Expert users — say, scientists working on a clinical trial — can access raw trial results in the data lake’s non-curated ingest zone, or in a special zone created for this purpose. This data is not provisioned for access by all users; only expert users who understand the clinical data are permitted to access and work with it. Again, this and similar scenarios are possible because the lake functions as a central hub for data collection, access, and governance. The necessary data is already there, in the data lake’s raw or staging zones, “outside” the data lakehouse’s strictly governed zone. The organization is just giving a certain class of privileged experts early access to it.
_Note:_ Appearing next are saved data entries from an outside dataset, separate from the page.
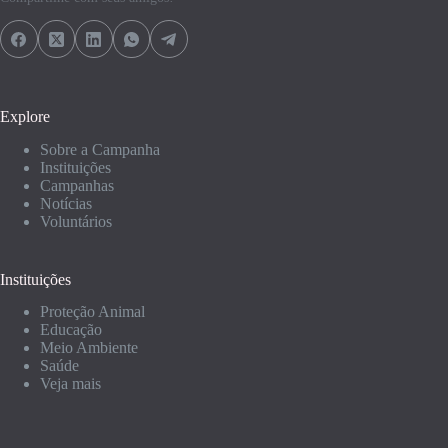
Explore
Sobre a Campanha
Instituições
Campanhas
Notícias
Voluntários
Instituições
Proteção Animal
Educação
Meio Ambiente
Saúde
Veja mais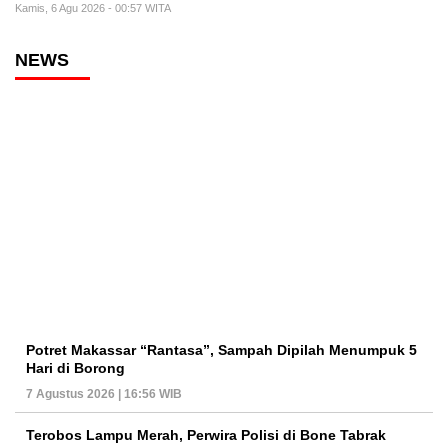
Kamis, 6 Agu 2026 - 00:57 WITA
NEWS
Potret Makassar “Rantasa”, Sampah Dipilah Menumpuk 5
Hari di Borong
7 Agustus 2026 | 16:56 WIB
Terobos Lampu Merah, Perwira Polisi di Bone Tabrak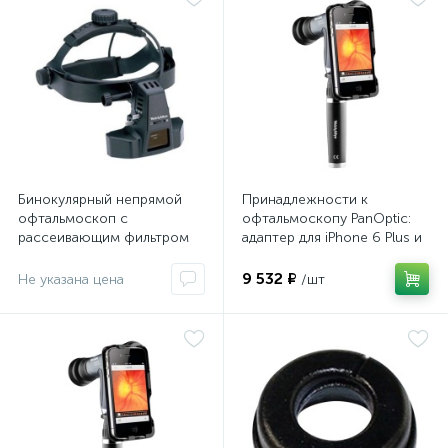
Бинокулярный непрямой
Принадлежности к
офтальмоскоп с
офтальмоскопу PanOptic:
рассеивающим фильтром
адаптер для iPhone 6 Plus и
12500-D
6s Plus
9 532 ₽
Не указана цена
/шт
е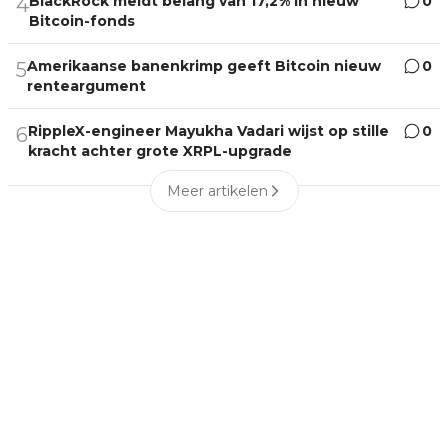
BlackRock meldt belang van 17,2% in nieuw
0
4
Bitcoin-fonds
Amerikaanse banenkrimp geeft Bitcoin nieuw
0
5
renteargument
RippleX-engineer Mayukha Vadari wijst op stille
0
6
kracht achter grote XRPL-upgrade
Meer artikelen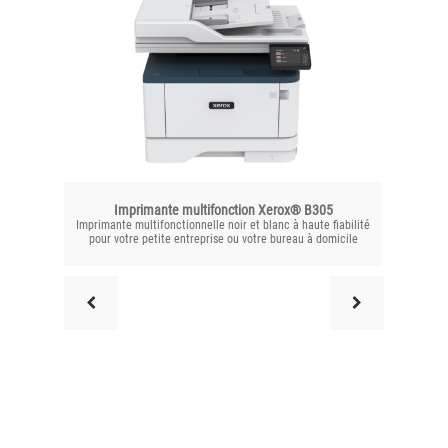
Imprimante multifonction Xerox® B305
Imprim
Imprimante multifonctionnelle noir et blanc à haute fiabilité
Imprimante
pour votre petite entreprise ou votre bureau à domicile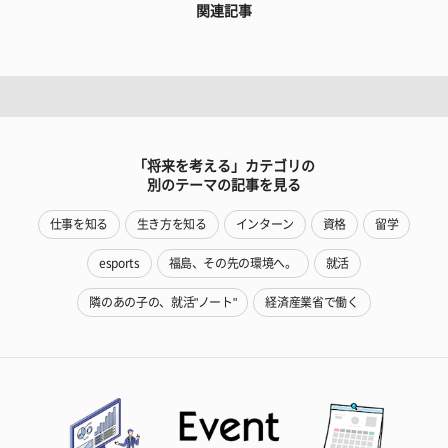
関連記事
「将来を考える」カテゴリの
別のテーマの記事を見る
仕事を知る
生き方を知る
インターン
資格
留学
esports
福島、その先の環境へ。
就活
隣のあの子の、就活"ノート"
経済産業省で働く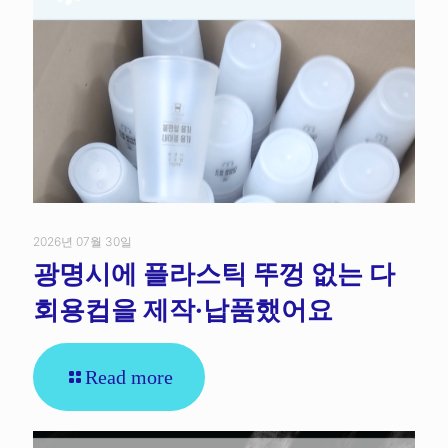
2026년 07월 30일
광명시에 플라스틱 뚜껑 없는 다
회용컵을 제작·납품했어요
Read more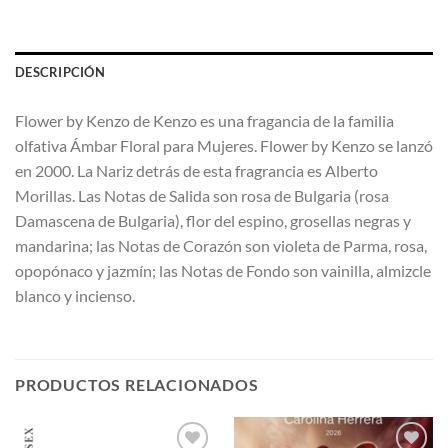
DESCRIPCIÓN
Flower by Kenzo de Kenzo es una fragancia de la familia
olfativa Ámbar Floral para Mujeres. Flower by Kenzo se lanzó
en 2000. La Nariz detrás de esta fragrancia es Alberto
Morillas. Las Notas de Salida son rosa de Bulgaria (rosa
Damascena de Bulgaria), flor del espino, grosellas negras y
mandarina; las Notas de Corazón son violeta de Parma, rosa,
opopónaco y jazmín; las Notas de Fondo son vainilla, almizcle
blanco y incienso.
PRODUCTOS RELACIONADOS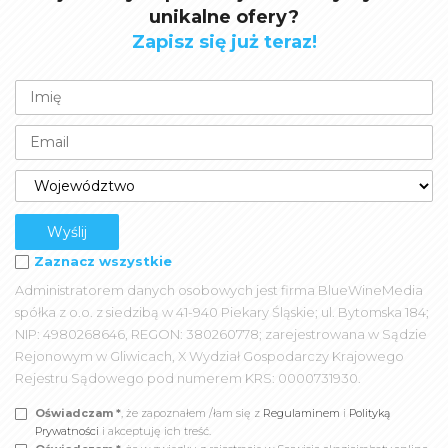
unikalne ofery?
Zapisz się już teraz!
Zaznacz wszystkie
Administratorem danych osobowych jest firma BlueWineMedia
spółka z o.o. z siedzibą w 41-940 Piekary Śląskie; ul. Bytomska 184;
NIP: 4980268646, REGON: 380260778; zarejestrowana w Sądzie
Rejonowym w Gliwicach, X Wydział Gospodarczy Krajowego
Rejestru Sądowego pod numerem KRS: 0000731930.
Oświadczam *
, że zapoznałem /łam się z
Regulaminem
i
Polityką
Prywatności
i akceptuję ich treść.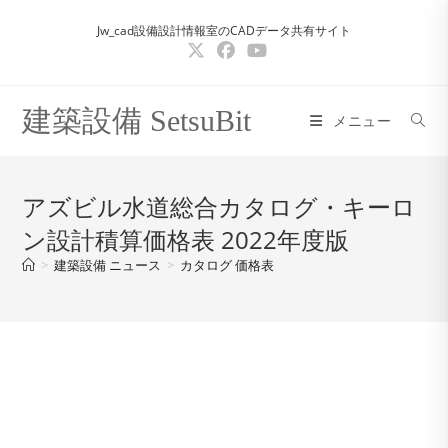
コ
Jw_cad設備設計情報室のCADデータ共有サイト
ン
テ
ン
ツ
建築設備 SetsuBit
メニュー
へ
ス
キ
アズビル水道総合カタログ・キーロ
ッ
ン設計積算価格表 2022年度版
プ
>
建築設備 ニュース
>
カタログ 価格表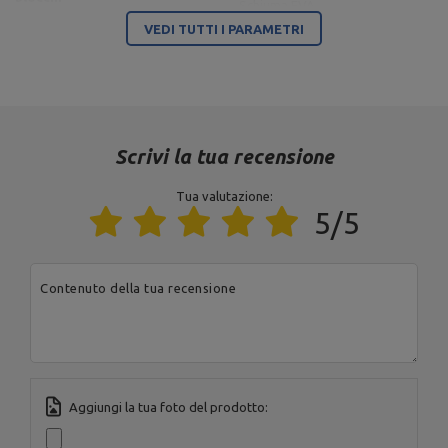
Schiuma EVA
VEDI TUTTI I PARAMETRI
Peso
20 kg
Angolo dello schienale
0°,-8°, -15°, -22°, -28°
Regolazione del
4 articoli
poggiagambe
Scrivi la tua recensione
Modello
MS-L110 2.0
Tua valutazione:
5/5
Ente responsabile di questo prodotto nell'UE
Indirizzo:
Boczna 41
Contenuto della tua recensione
Codice postale:
27-
200
MARBO Ulikowski
Produttore
Città:
Starachowice
Spółka Komandytowa
Paese:
Poland
Indirizzo e-mail:
serwis@marbosport.eu
Aggiungi la tua foto del prodotto: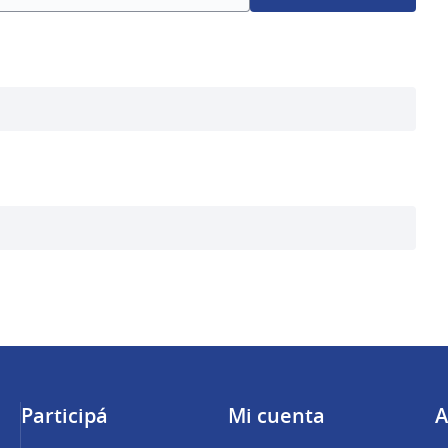
Participá
Mi cuenta
A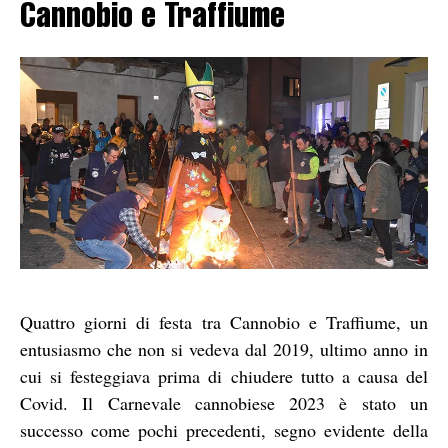
Cannobio e Traffiume
Quattro giorni di festa tra Cannobio e Traffiume, un
entusiasmo che non si vedeva dal 2019, ultimo anno in
cui si festeggiava prima di chiudere tutto a causa del
Covid. Il Carnevale cannobiese 2023 è stato un
successo come pochi precedenti, segno evidente della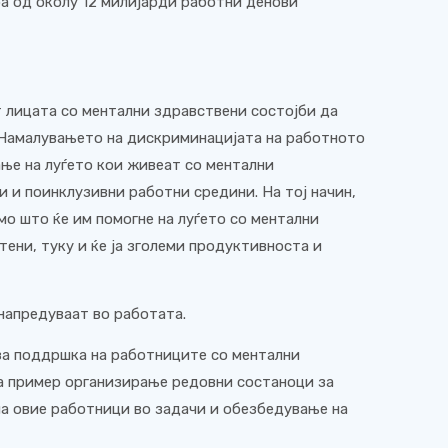
ба од околу 12 милијарди работни денови
т лицата со ментални здравствени состојби да
 Намалувањето на дискриминацијата на работното
ање на луѓето кои живеат со ментални
 и поинклузивни работни средини. На тој начин,
мо што ќе им помогне на луѓето со ментални
ени, туку и ќе ја зголеми продуктивноста и
напредуваат во работата.
за поддршка на работниците со ментални
на пример организирање редовни состаноци за
на овие работници во задачи и обезбедување на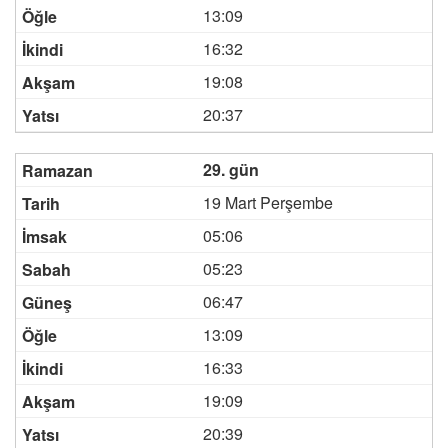
13:09
16:32
19:08
20:37
29. gün
19 Mart Perşembe
05:06
05:23
06:47
13:09
16:33
19:09
20:39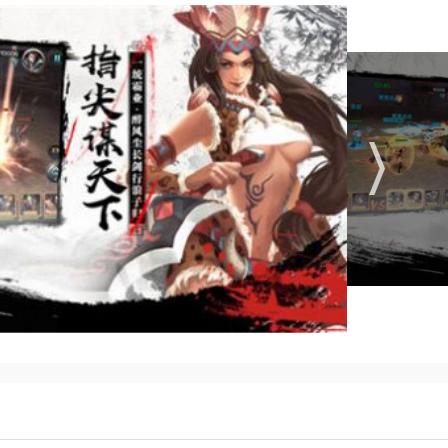
将情怀。
你体验。
，快来体验吧。
与有趣的剧情相结合，超级好玩。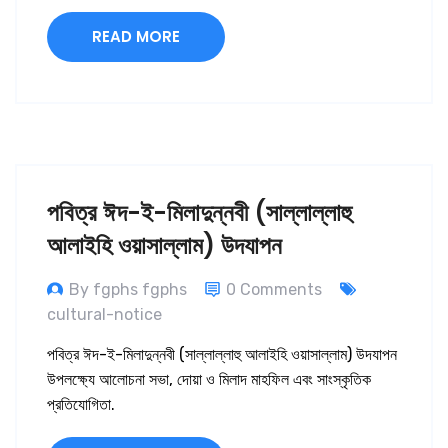
READ MORE
পবিত্র ঈদ-ই-মিলাদুন্নবী (সাল্লাল্লাহু
আলাইহি ওয়াসাল্লাম) উদযাপন
By fgphs fgphs
0 Comments
cultural-notice
পবিত্র ঈদ-ই-মিলাদুন্নবী (সাল্লাল্লাহু আলাইহি ওয়াসাল্লাম) উদযাপন
উপলক্ষ্যে আলোচনা সভা, দোয়া ও মিলাদ মাহফিল এবং সাংস্কৃতিক
প্রতিযোগিতা.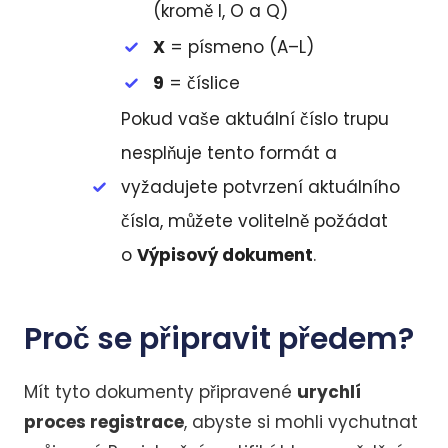
(kromě I, O a Q)
X
= písmeno (A–L)
9
= číslice
Pokud vaše aktuální číslo trupu
nesplňuje tento formát a
vyžadujete potvrzení aktuálního
čísla, můžete volitelně požádat
o
Výpisový dokument
.
Proč se připravit předem?
Mít tyto dokumenty připravené
urychlí
proces registrace
, abyste si mohli vychutnat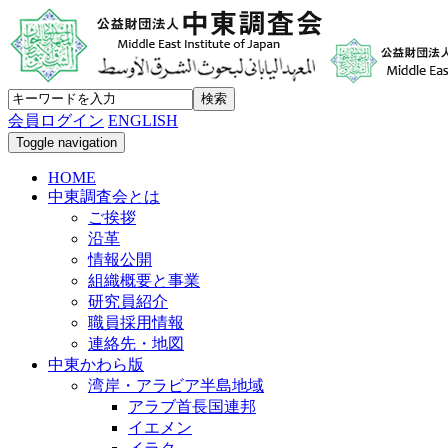
会員ログイン
ENGLISH
Toggle navigation
HOME
中東調査会とは
ご挨拶
沿革
情報公開
組織概要と事業
研究員紹介
職員採用情報
連絡先・地図
中東かわら版
湾岸・アラビア半島地域
アラブ首長国連邦
イエメン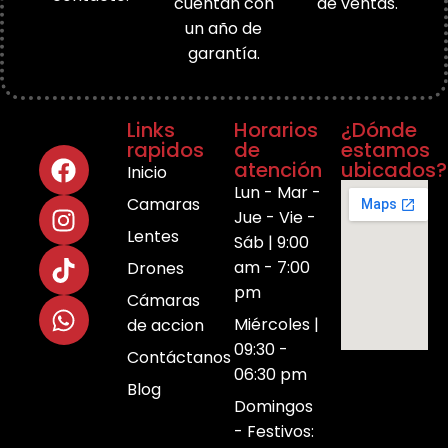
cuentan con
de ventas.
un año de
garantía.
Links
Horarios
¿Dónde
rapidos
de
estamos
atención
ubicados?
Inicio
Lun - Mar -
Camaras
Jue - Vie -
Lentes
Sáb | 9:00
am - 7:00
Drones
pm
Cámaras
Miércoles |
de accion
09:30 -
Contáctanos
06:30 pm
Blog
Domingos
- Festivos: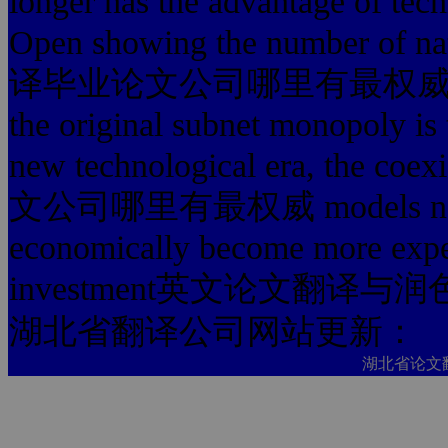
longer has the advantage of techn
Open showing the number of na
译毕业论文公司哪里有最权威 subnet al
the original subnet monopoly is 
new technological era, the c
文公司哪里有最权威 models not only 
economically become more expens
investment英文论文翻译与
湖北省翻译公司网站更新：
湖北省论文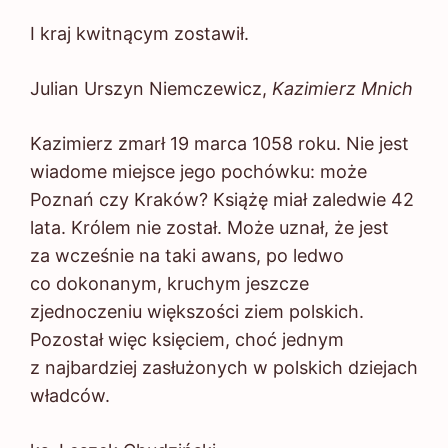
I kraj kwitnącym zostawił.
Julian Urszyn Niemczewicz,
Kazimierz Mnich
Kazimierz zmarł 19 marca 1058 roku. Nie jest
wiadome miejsce jego pochówku: może
Poznań czy Kraków? Książę miał zaledwie 42
lata. Królem nie został. Może uznał, że jest
za wcześnie na taki awans, po ledwo
co dokonanym, kruchym jeszcze
zjednoczeniu większości ziem polskich.
Pozostał więc księciem, choć jednym
z najbardziej zasłużonych w polskich dziejach
władców.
  1. Better support for DevOps and software engineering

Unlike the classic data warehouse, the lake and the lakehouse expose various access APIs, in addition to a SQL query interface.

For example, instead of relying on ODBC/JDBC interfaces and ORM techniques to acquire and transform data from the lakehouse — or using ETL software that mandates the use of its own tool-specific programming language and IDE design facility — a software engineer can use preferred dev tools and cloud services, so long as these are also supported by team’s DevOps toolchain. The data lake/lakehouse, with its diversity of data exchange methods, its abundance of co-local compute services, and, not least, the access it affords to raw data, is arguably a better “player” in the DevOps universe than is the data warehouse. In theory, it supports a larger variety of use cases, practices, and consumers — especially expert users.

True, most RDBMSs, especially cloud PaaS RDBMSs, now support access using RESTful APIs and language-specific SDKs. This does not change the fact that some experts, particularly software engineers, are not — at all — charmed of the RDBMS.

Another consideration is that the data warehouse, especially, is a strictly governed repository. The data lakehouse imposes its own governance strictures, but the lake’s other zones can be less strictly governed. This makes the combination of the data lake + data lakehouse suitable for practices and use cases that require time-sensitive, raw, lightly prepared, so on, data (such as ML engineering).

  1. Support more and different types of analytic practices.

For expert users, the data lakehouse simplifies the task of accessing and working with raw or semi-/multi-structured data.

Data scientists, ML, and AI engineers, and, not least, data engineers can put data into the lake, acquire data from it, and take advantage of its co-locality with an assortment of intra-cloud compute services to engineer data. Experts need not use SQL; rather, they can work with their preferred languages, libraries, services and tools (notebooks, editors, and favorite CLI shells). They can also use their preferred conceptual vocabularies. So, for example, experts can build and work with data pipelines, as distinct to designing ETL jobs. In place of an ETL tool, they can use a tool such as Apache Airflow to schedule, orchestrate, and monitor workflows.

Summary

It is impossible to untie the value and usefulness of the data lakehouse from that of the data lake. In theory, the combination of the two — that is, the data lakehouse layered atop the data lake — outperforms the usefulness, flexibility, and capabilities of the data warehouse. The discussion above sometimes refers separately to the data lake and to the data lakehouse. What is usually, however, is the co-locality of the data lakehouse with the data lake — the “data lake/house,” if you like.